Ce mercredi, la Fédération Wallonie- Bruxelles et la RTBF ont en effet annoncé leur intention de consacrer des moyens financiers annuels afin de pérenniser le développement et la production de séries belges.

"Depuis 2006, la relance des séries belges a permis de reprendre contact avec les téléspectateurs : on est passé de 200 000 fidèles à "7e Ciel Belgique" à 350 000 pour "A tort ou à raison". Ce rendez-vous avec le public existe donc et nous allons le renforcer avec ces nouvelles séries belges." Une annonce qui constitue une bonne nouvelle pour l’emploi, aussi, puisque la production d’une série comme "A tort ou à raison", "ce sont 130 comédiens et 80 techniciens qui travaillent pendant trois mois", rappelle Mme Wynants.
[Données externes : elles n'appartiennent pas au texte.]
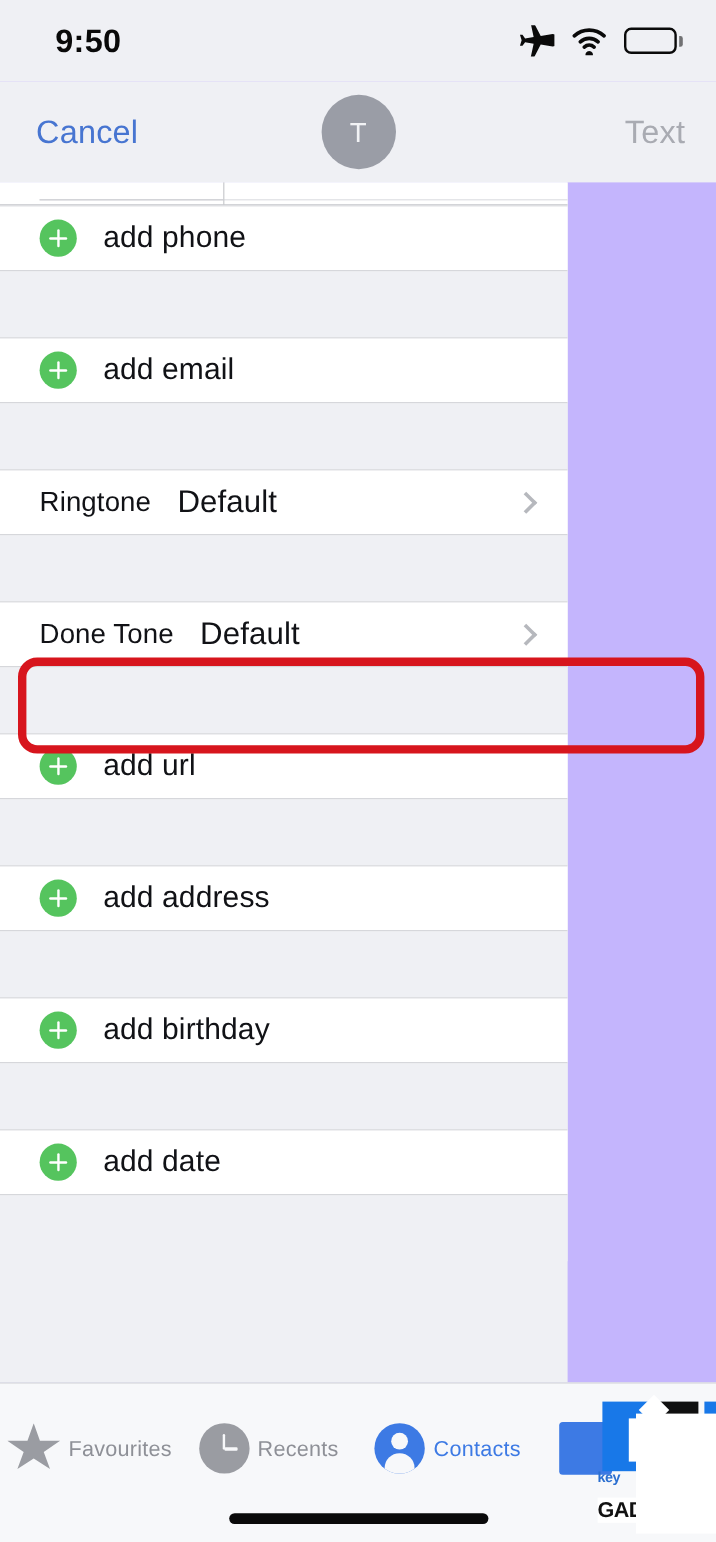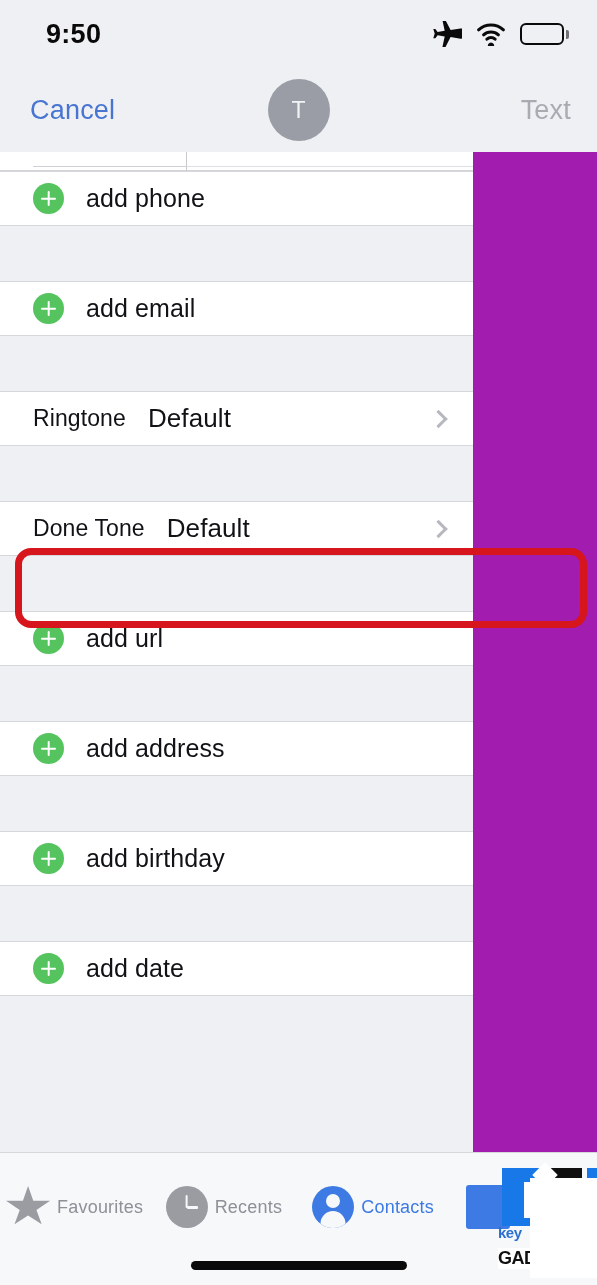--- a/index.html
+++ b/index.html
@@ -5,21 +5,21 @@
   * { margin:0; padding:0; box-sizing:border-box; }
   html, body {
     width:597px; height:1285px;
     background:#ffffff;
     font-family:"Liberation Sans", sans-serif;
     -webkit-font-smoothing:antialiased;
   }
   #phone {
     position:relative;
     width:597px; height:1285px;
-    background:#a21caf;
+    background:#c4b5fd;
     overflow:hidden;
   }
 
   
   .statusbar {
     position:absolute; top:0; left:0; width:597px; height:68px;
     background:#eff0f4;
     display:flex; align-items:center; justify-content:space-between;
     padding:0 28px 0 46px;
   }
@@ -187,21 +187,21 @@
   
   .watermark { position:absolute; right:0; bottom:0; width:117px; height:125px; z-index:30; }
   .wm-blue   { position:absolute; left:22px; top:8px; width:48px; height:58px; background:#1878e8; }
   .wm-black  { position:absolute; left:62px; top:8px; width:40px; height:30px; background:#101010; }
   .wm-notch  { position:absolute; left:56px; top:6px; width:18px; height:18px; background:#ffffff;
                transform:rotate(45deg); }
   .wm-white  { position:absolute; left:44px; top:22px; width:52px; height:36px; background:#ffffff; }
   .wm-dot1   { position:absolute; left:54px; top:29px; width:13px; height:13px; border-radius:50%; background:#b9babd; }
   .wm-dot2   { position:absolute; left:72px; top:29px; width:13px; height:13px; border-radius:50%; background:#b9babd; }
   .wm-bar    { position:absolute; left:107px; top:8px; width:14px; height:40px; background:#1878e8; }
-  .wm-text1  { position:absolute; left:18px; top:64px; font-size:15px; font-weight:bold;
+  .wm-text1  { position:absolute; left:18px; top:64px; font-size:12px; font-weight:bold;
                color:#2b6fd0; letter-spacing:-.5px; }
   .wm-text2  { position:absolute; left:18px; top:88px; font-size:18px; font-weight:bold;
                color:#111; background:#fff; letter-spacing:-.5px; }
   .wm-panel  { position:absolute; left:50px; top:18px; width:70px; height:100px; background:#ffffff; }
 
   .home-indicator {
     position:absolute; left:50%; bottom:15px; transform:translateX(-50%);
     width:216px; height:9px; border-radius:5px; background:#0a0a0a;
   }
 </style>

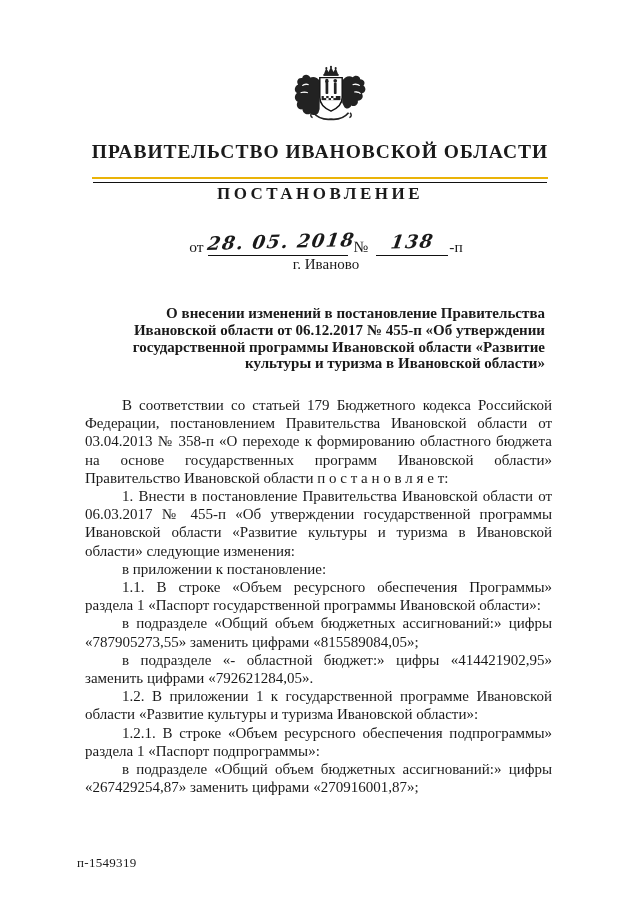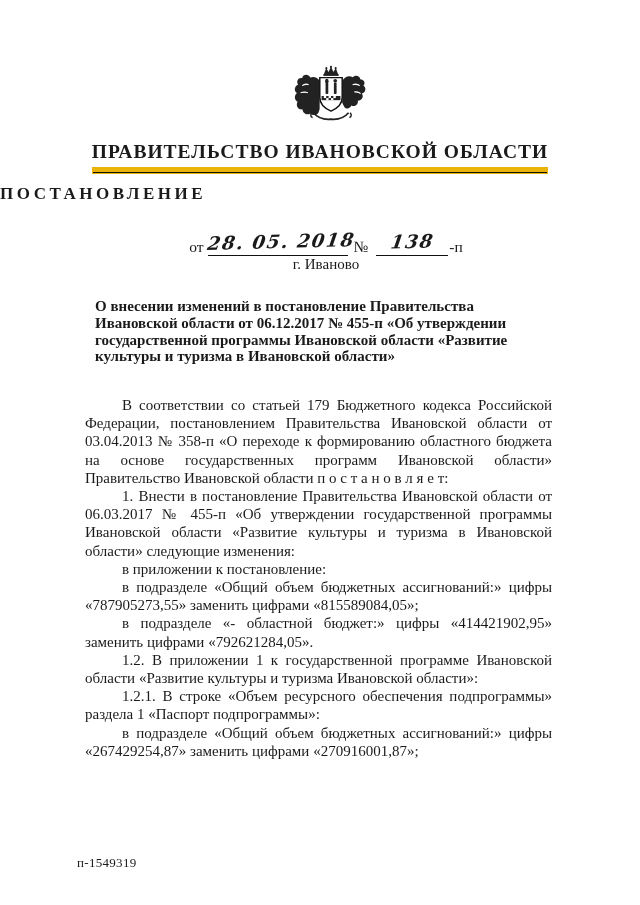--- a/index.html
+++ b/index.html
@@ -12,29 +12,29 @@
     overflow:hidden;
   }
   .emblem{
     position:absolute;top:64px;left:291px;width:80px;height:64px;
   }
   .org-name{
     position:absolute;top:141px;left:0;width:640px;
     text-align:center;font-weight:bold;font-size:19.5px;letter-spacing:1px;
   }
   .org-underline{
-    display:inline-block;padding-bottom:4px;border-bottom:7px solid #eab308;
+    display:inline-block;padding-bottom:14px;border-bottom:2px solid #eab308;
     position:relative;
   }
   .org-underline::after{
     content:"";position:absolute;left:1px;right:1px;bottom:-6px;height:1.5px;background:#111;
   }
   .doc-type{
     position:absolute;top:184px;left:0;width:640px;
-    font-weight:bold;font-size:17px;letter-spacing:3.5px;
+    text-align:center;font-weight:bold;font-size:17px;letter-spacing:3.5px;
   }
   .date-line{
     position:absolute;top:233px;left:0;width:652px;
     text-align:center;font-size:15.5px;white-space:nowrap;
   }
   .blank{
     display:inline-block;border-bottom:1.8px solid #111;
     text-align:center;vertical-align:bottom;line-height:20px;height:22px;
   }
   .blank.date{width:140px;margin:0 6px 0 4px;}
@@ -44,22 +44,22 @@
     font-family:"DejaVu Serif",serif;font-style:italic;font-weight:bold;
     font-size:18.5px;letter-spacing:1.5px;
     transform:skewX(-10deg) rotate(-1.5deg);
     position:relative;top:-1px;
   }
   .city{
     position:absolute;top:256px;left:0;width:652px;
     text-align:center;font-size:15px;
   }
   .doc-title{
-    position:absolute;top:298px;left:95px;width:450px;
-    text-align:left;font-weight:bold;font-size:15px;line-height:16.8px;
+    position:absolute;top:305px;left:95px;width:450px;
+    text-align:right;font-weight:bold;font-size:15px;line-height:16.8px;
   }
   .body-text{
     position:absolute;top:396px;left:85px;width:467px;
     font-size:15px;line-height:18.2px;text-align:justify;
   }
   .body-text p{margin:0;text-indent:37px;}
   .decree{font-weight:normal;}
   .footer-code{
     position:absolute;top:855px;left:77px;
     font-size:13px;letter-spacing:.3px;
@@ -115,20 +115,21 @@
   </div>
 
   <div class="city">г. Иваново</div>
 
   <div class="doc-title">О внесении изменений в постановление Правительства Ивановской области от 06.12.2017 № 455-п «Об утверждении государственной программы Ивановской области «Развитие культуры и туризма в Ивановской области»</div>
 
   <div class="body-text">
     <p><span>В соответствии со статьей 179 Бюджетного кодекса Российской Федерации, постановлением Правительства Ивановской области от 03.04.2013 № 358-п «О переходе к формированию областного бюджета на основе государственных программ Ивановской области» Правительство Ивановской области </span><span class="decree">п о с т а н о в л я е т</span><span>:</span></p>
     <p>1. Внести в постановление Правительства Ивановской области от 06.03.2017 № 455-п «Об утверждении государственной программы Ивановской области «Развитие культуры и туризма в Ивановской области» следующие изменения:</p>
     <p>в приложении к постановление:</p>
+    <p>1.1. В строке «Объем ресурсного обеспечения Программы» раздела 1 «Паспорт государственной программы Ивановской области»:</p>
     <p>в подразделе «Общий объем бюджетных ассигнований:» цифры «787905273,55» заменить цифрами «815589084,05»;</p>
     <p>в подразделе «- областной бюджет:» цифры «414421902,95» заменить цифрами «792621284,05».</p>
     <p>1.2. В приложении 1 к государственной программе Ивановской области «Развитие культуры и туризма Ивановской области»:</p>
     <p>1.2.1. В строке «Объем ресурсного обеспечения подпрограммы» раздела 1 «Паспорт подпрограммы»:</p>
     <p>в подразделе «Общий объем бюджетных ассигнований:» цифры «267429254,87» заменить цифрами «270916001,87»;</p>
   </div>
 
   <div class="footer-code">п-1549319</div>
 
 </div>

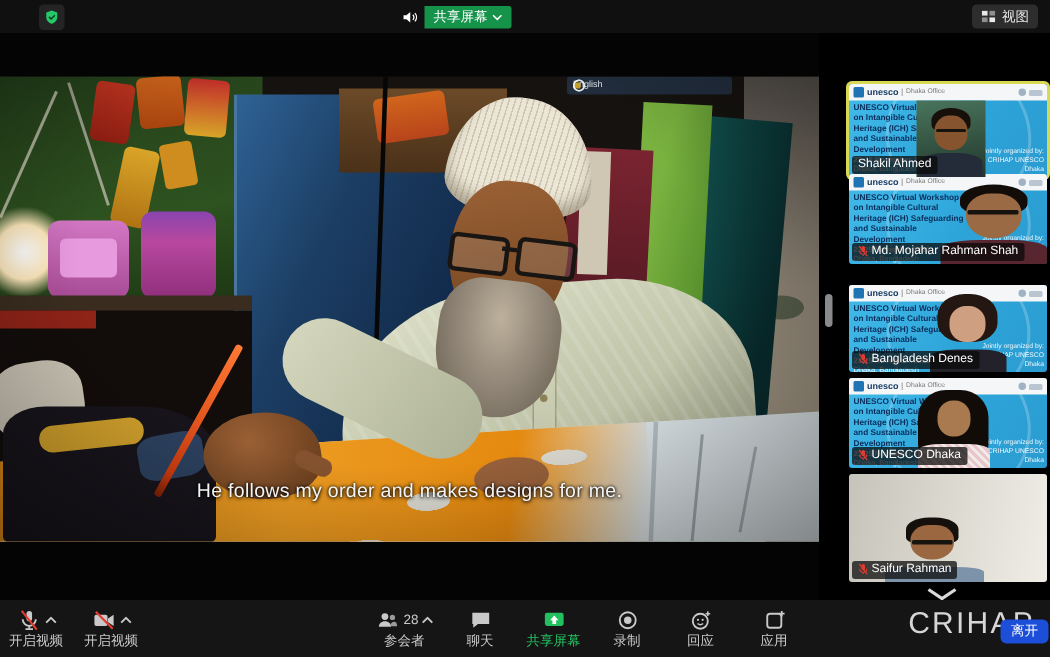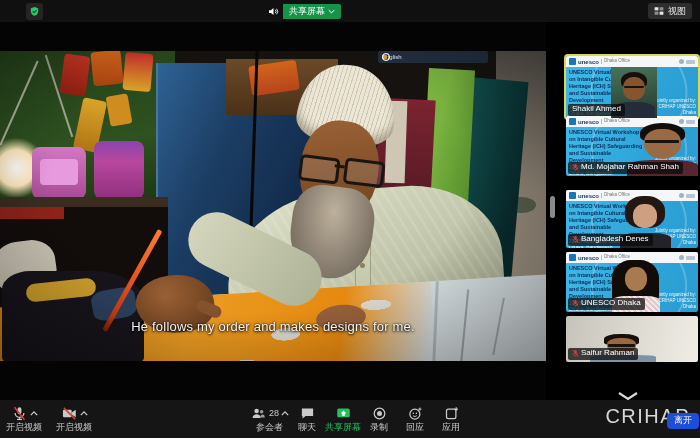--- a/index.html
+++ b/index.html
@@ -109,21 +109,21 @@
 
   
   .drag-handle{position:absolute;left:550px;top:196px;width:5px;height:22px;background:#8a8a8a;border-radius:3px;z-index:25;}
 
   
   .thumb{position:absolute;left:566px;width:132px;background:#000;overflow:hidden;border-radius:2px;}
   #t1{top:56px;height:62px;box-shadow:0 0 0 2px #d8d855;}
   #t2{top:116px;height:60px;}
   #t3{top:190px;height:58px;}
   #t4{top:252px;height:60px;}
-  #t5{top:316px;height:46px;}
+  #t5{top:316px;height:72px;}
   .slide{position:absolute;inset:0;background:linear-gradient(120deg,#41bae9 0%,#2da4d8 60%,#2a9bd0 100%);overflow:hidden;}
   .swoosh{position:absolute;right:8%;top:-25%;width:70%;height:155%;border:2px solid rgba(255,255,255,.22);border-radius:50%;transform:rotate(-28deg);}
   .sl-head{position:absolute;top:0;left:0;right:0;height:11px;background:#f4f6f8;display:flex;align-items:center;padding:0 3px;gap:2px;}
   .sl-logo{width:7px;height:7px;background:#1f74b4;border-radius:1px;flex:none;}
   .sl-un{font-size:6px;font-weight:bold;color:#173c64;line-height:1;}
   .sl-off{font-size:4.5px;color:#777;border-left:1px solid #bbb;padding-left:2px;line-height:1;}
   .sl-right{margin-left:auto;display:flex;gap:2px;align-items:center;}
   .sl-em{width:5px;height:5px;border-radius:50%;background:#9fb3c4;}
   .sl-em2{width:9px;height:4px;background:#b9c6d2;border-radius:1px;}
   .sl-text{position:absolute;left:3px;top:13px;width:58%;}
@@ -140,21 +140,21 @@
   .webcam{position:absolute;inset:0;background:linear-gradient(100deg,#c6c4ba 0%,#dddbd2 55%,#efede5 100%);}
   .glassbar{background:#17130f;border-radius:1px;}
 
   
   .more-chevron{position:absolute;left:617px;top:391px;width:22px;height:10px;z-index:26;}
 
   
   .toolbar{position:absolute;left:0;top:400px;width:700px;height:38px;background:#151515;z-index:30;}
   .tgroup{position:absolute;top:0;height:38px;display:flex;align-items:center;}
   .tg-left{left:6px;gap:14px;}
-  .tg-center{left:250px;justify-content:center;}
+  .tg-center{left:250px;gap:13px;justify-content:center;}
   .tool-btn{display:flex;flex-direction:column;align-items:center;justify-content:center;gap:2px;cursor:pointer;min-width:36px;}
   .tool-btn .row{display:flex;align-items:flex-end;gap:2px;}
   .ticon{width:17px;height:15px;}
   .tlabel{font-size:9px;color:#c9c9c9;line-height:1;white-space:nowrap;}
   .tlabel.green{color:#23c060;}
   .caret{width:8px;height:5px;margin-bottom:5px;cursor:pointer;}
   .pcount{font-size:9px;color:#c9c9c9;line-height:1;margin-bottom:3px;}
   .crihap{position:absolute;right:10px;top:5px;font-size:20px;letter-spacing:1.5px;color:#d6d6d6;font-weight:500;z-index:31;}
   .leave-btn{position:absolute;right:1px;top:13px;background:#1d4ed8;color:#fff;font-size:9px;
              padding:3px 7px 4px;border-radius:4px;z-index:32;cursor:pointer;line-height:1;}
La création de ce fonds "permet d’élargir l’assiette financière à destination de la production locale" en prévoyant la mise en chantier de 40 épisodes (52 minutes) par an, soit quatre séries pouvant être tournées en partie à Liège (dans le studio 41 de Média-Rives).

"D’ici 5 ans à 10 ans maximum, avec l’arrivée massive des séries américaines via Netflix et Google TV, les chaînes qui ne produisent pas seront disqualifiées. C’est un énorme challenge mais qui joue plutôt en notre faveur", insiste Arlette Zylberberg, responsable du secteur Fiction à la RTBF.

"On travaille pour le public local : nos 4 millions de téléspectateurs, souligne Fadila Laanan. Mais notre intention est évidemment que ce soit exportable, que le résultat soit tellement génial que les Français et même les francophones du monde entier souhaitent voir nos programmes", s’emballe la ministre de l’Audiovisuel et de la Culture.

Pure fiction ? Pas sûr. L’envol international de la fiction flamande (cf. ci-contre) pourrait servir de modèle côté wallon.

"Je suis intimement convaincu de cette nécessité depuis mon arrivée à la RTBF, souligne François Tron, patron des chaînes RTBF. Il faudra seulement que les scénaristes belges s’habituent à écrire en pool et à travailler à un autre rythme."

Et rivaliser avec les françaises "Engrenages" et "Les revenants"?